Beltre's striking out five times for every time he's getting a walk. He's being rung up over and over without taking the free pass. And with his power missing, pitchers aren't afraid to keep coming right after him -- and Beltre's watching a lot of those pitches go by, and not putting the bat on the ones he goes after.
Theories abound. Beltre is vulnerable to low, outside pitches, chasing the unhittable. Did an injury he had last year keep him from diving after those pitches then, curtailing a bad habit developed over seasons? Or are umpires calling more outside strikes, frustrating him into swinging at balls he couldn't hit with a palm tree? Either way, couldn't hitting coach Don Baylor just have someone throw Beltre low, outside pitches over and over until the kid stops going after them?
Angels UTK Update
Will Carroll's "Under the Knife", yesterday (forgot, sorry):Reader K.B. wrote in with this: "It absolutely kills me that the LA/OC/Anaheim media didn't get on Scioscia more for sending Vladimir Guerrero all the way from first when they had a 4-0 and thus, resulting in is injury that is going to sideline him for another 2-3 weeks. Of course some journalist questioned that call, to which Scioscia replied something like, 'If I had to do again, I would send him every time.' I am not even sure I know what that means but honestly, let's have a little bit more accountability. Anyone have any numbers on how many runs the Angels can expect to not get now as a result of this injury? Was the ONE RUN with a 4-0 lead really worth it?"Regarding Escobar:Tom Gorman did some amazing research that answers this common "How screwed are we?" question and others like it. For this one, Tom's system tells us that, no, the one run was certainly not worth it in isolation. While there were certainly other factors and no one has a slide rule in the third-base coaching box, we can look at this objectively. Assuming that Guerrero comes back at the 15-game minimum, the Angels stand to lose 4.77 runs. That's the difference between Guerrero's .276 expected runs per game and the -0.042 that Juan Rivera would be expected to contribute per game, plus some technical adjustments.
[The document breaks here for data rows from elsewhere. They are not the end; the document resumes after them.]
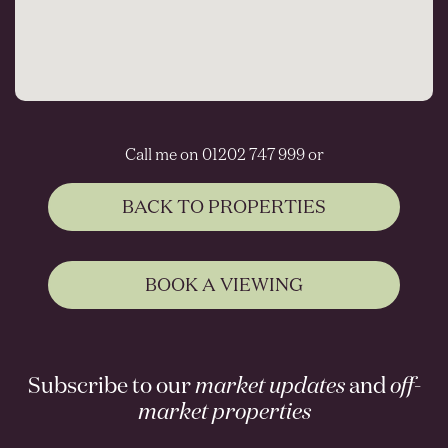
Call me on 01202 747 999 or
BACK TO PROPERTIES
BOOK A VIEWING
Subscribe to our
market updates
and
off-
market properties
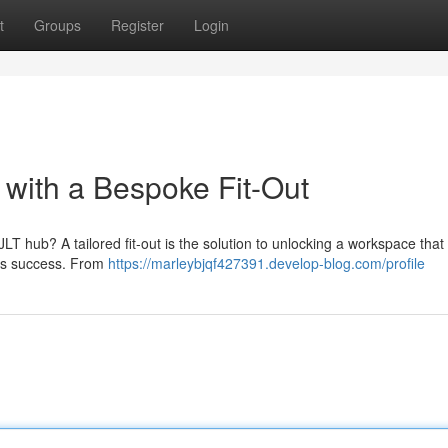
t
Groups
Register
Login
 with a Bespoke Fit-Out
JLT hub? A tailored fit-out is the solution to unlocking a workspace that 
m's success. From
https://marleybjqf427391.develop-blog.com/profile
So, a DL stint for an elite-level player with a near average player like Rivera is worth about a half game in the standings.
The Angels are tossing a grenade out on the mound every time they let Kelvim Escobar pitch. Sure, that could be said about most pitchers, but for Escobar, he's pitching with a bone spur that's already significant enough to cause problems in the elbow. It will need surgery, a procedure everyone hopes will wait until the off-season. Baseball is all about the calculated risk. For Escobar's sake, let's hope his elbow doesn't crap out.